(Part of a data file)
>>>

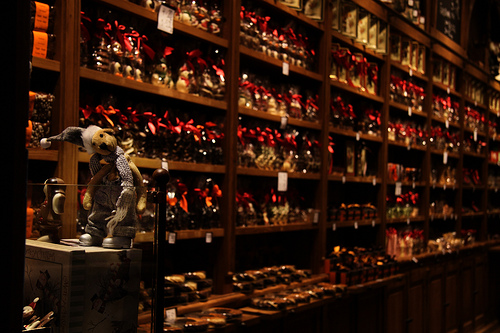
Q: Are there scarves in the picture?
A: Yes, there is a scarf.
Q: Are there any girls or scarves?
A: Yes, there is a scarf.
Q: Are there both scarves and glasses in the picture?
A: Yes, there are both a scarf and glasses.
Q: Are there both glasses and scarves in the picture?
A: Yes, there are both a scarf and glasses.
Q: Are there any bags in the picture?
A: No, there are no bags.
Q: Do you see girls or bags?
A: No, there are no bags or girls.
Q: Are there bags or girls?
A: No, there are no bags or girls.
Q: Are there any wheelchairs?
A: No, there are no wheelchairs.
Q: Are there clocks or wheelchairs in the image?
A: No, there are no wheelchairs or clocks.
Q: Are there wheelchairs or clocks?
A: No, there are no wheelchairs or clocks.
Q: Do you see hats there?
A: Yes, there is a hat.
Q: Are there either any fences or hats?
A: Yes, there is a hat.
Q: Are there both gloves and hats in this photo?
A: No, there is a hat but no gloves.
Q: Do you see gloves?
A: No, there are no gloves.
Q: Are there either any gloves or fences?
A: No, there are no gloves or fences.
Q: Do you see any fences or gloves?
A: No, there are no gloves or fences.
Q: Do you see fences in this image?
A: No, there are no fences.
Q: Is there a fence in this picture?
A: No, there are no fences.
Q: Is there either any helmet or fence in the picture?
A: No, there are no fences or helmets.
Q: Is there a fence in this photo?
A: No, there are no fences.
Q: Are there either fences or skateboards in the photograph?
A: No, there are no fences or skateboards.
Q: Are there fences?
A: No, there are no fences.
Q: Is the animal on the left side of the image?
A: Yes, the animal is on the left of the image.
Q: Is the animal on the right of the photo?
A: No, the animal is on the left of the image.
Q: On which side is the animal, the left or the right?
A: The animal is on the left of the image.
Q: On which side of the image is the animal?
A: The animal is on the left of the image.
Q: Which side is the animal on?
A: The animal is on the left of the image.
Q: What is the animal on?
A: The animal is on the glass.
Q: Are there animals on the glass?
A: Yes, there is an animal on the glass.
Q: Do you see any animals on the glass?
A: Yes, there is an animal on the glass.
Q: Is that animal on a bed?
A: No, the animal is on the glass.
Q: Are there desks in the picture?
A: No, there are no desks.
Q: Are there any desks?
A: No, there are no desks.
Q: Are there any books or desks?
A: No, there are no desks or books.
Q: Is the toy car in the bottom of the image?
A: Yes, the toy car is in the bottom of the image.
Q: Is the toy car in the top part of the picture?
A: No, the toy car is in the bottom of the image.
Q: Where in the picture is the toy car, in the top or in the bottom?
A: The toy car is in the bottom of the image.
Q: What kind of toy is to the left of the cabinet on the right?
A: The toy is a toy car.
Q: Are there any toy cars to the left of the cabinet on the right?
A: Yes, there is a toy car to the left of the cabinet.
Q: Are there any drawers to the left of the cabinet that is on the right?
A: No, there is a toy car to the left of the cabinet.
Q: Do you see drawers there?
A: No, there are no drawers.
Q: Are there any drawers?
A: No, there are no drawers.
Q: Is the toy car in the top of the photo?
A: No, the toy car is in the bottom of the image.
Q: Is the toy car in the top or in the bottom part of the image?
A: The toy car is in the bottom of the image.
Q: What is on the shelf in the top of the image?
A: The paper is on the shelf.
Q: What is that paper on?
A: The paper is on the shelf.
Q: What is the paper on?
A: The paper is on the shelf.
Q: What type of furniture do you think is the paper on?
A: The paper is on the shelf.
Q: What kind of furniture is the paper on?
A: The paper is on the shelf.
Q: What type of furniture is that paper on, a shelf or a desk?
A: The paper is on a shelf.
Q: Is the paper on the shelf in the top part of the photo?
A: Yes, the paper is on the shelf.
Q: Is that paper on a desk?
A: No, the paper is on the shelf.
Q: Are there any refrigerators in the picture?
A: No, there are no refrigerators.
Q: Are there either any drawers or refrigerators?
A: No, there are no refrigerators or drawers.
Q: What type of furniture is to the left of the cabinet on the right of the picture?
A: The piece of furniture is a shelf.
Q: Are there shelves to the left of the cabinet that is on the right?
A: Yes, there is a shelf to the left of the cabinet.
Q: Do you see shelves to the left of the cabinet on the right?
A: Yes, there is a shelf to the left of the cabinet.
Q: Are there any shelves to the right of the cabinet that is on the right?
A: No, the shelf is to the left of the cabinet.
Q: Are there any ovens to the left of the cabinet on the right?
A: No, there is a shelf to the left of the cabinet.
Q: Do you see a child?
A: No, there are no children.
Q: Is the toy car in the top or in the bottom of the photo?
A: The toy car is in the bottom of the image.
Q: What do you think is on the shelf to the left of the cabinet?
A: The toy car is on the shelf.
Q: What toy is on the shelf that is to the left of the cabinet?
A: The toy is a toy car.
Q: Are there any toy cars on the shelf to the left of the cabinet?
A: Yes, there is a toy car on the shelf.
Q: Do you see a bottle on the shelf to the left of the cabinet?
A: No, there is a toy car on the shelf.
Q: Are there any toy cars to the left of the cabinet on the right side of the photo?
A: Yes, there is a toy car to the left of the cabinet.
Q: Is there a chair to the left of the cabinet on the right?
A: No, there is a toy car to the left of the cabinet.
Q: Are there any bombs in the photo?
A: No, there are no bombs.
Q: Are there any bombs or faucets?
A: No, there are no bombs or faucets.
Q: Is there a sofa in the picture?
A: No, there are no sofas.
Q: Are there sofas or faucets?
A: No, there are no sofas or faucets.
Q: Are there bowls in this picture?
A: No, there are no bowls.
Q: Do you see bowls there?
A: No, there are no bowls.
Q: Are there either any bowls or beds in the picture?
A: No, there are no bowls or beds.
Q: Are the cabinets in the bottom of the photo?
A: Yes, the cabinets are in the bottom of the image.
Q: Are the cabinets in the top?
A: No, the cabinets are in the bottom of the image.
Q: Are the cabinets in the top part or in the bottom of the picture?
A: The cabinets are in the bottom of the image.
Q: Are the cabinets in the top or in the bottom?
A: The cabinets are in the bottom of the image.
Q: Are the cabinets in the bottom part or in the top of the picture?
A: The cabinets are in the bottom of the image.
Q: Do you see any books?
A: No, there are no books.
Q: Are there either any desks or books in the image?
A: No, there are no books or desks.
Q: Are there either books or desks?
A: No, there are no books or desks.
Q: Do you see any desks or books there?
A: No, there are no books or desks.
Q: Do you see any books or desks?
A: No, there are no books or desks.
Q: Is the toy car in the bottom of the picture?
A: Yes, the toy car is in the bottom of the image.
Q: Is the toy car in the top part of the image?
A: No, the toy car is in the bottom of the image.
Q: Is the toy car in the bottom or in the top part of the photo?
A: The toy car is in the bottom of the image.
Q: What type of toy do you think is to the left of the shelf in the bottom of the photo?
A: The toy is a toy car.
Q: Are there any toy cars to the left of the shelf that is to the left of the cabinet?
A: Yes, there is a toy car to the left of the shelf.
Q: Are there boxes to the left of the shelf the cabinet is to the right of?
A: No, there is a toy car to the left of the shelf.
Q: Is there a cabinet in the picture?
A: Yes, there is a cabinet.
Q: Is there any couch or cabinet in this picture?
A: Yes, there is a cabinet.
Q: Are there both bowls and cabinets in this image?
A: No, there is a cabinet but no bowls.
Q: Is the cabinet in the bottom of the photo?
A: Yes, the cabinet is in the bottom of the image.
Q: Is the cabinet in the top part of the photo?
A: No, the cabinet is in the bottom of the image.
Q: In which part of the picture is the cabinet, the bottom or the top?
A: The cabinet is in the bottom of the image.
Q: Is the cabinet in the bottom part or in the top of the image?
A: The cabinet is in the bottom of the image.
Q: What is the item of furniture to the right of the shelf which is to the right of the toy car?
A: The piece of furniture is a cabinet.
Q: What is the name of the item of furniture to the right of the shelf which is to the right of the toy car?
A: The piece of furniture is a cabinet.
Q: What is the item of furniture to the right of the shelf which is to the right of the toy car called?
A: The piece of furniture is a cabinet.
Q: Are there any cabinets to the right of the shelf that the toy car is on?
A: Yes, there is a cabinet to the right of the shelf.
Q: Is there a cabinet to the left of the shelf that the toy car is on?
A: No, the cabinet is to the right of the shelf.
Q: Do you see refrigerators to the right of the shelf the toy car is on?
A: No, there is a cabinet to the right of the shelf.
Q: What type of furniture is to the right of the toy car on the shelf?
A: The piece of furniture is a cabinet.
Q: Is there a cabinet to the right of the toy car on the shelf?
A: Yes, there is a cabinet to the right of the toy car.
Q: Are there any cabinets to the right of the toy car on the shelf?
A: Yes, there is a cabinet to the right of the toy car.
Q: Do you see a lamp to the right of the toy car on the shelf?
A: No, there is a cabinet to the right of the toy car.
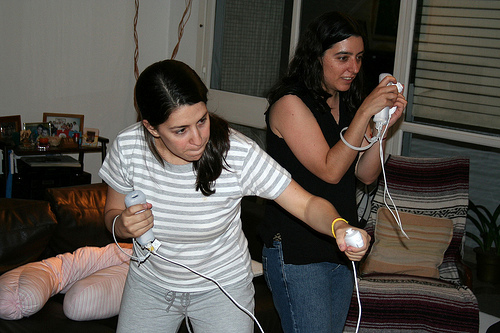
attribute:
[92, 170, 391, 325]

<<<

**Goal of the exercise:** Begin with the line that contains "Q: Are there any cabinets to the right of the shelf" and repeat every line through the end of the data, exactly and only those lines, leaving out the pictures.

**Reply to the exercise:**
Q: Are there any cabinets to the right of the shelf that the toy car is on?
A: Yes, there is a cabinet to the right of the shelf.
Q: Is there a cabinet to the left of the shelf that the toy car is on?
A: No, the cabinet is to the right of the shelf.
Q: Do you see refrigerators to the right of the shelf the toy car is on?
A: No, there is a cabinet to the right of the shelf.
Q: What type of furniture is to the right of the toy car on the shelf?
A: The piece of furniture is a cabinet.
Q: Is there a cabinet to the right of the toy car on the shelf?
A: Yes, there is a cabinet to the right of the toy car.
Q: Are there any cabinets to the right of the toy car on the shelf?
A: Yes, there is a cabinet to the right of the toy car.
Q: Do you see a lamp to the right of the toy car on the shelf?
A: No, there is a cabinet to the right of the toy car.
attribute:
[92, 170, 391, 325]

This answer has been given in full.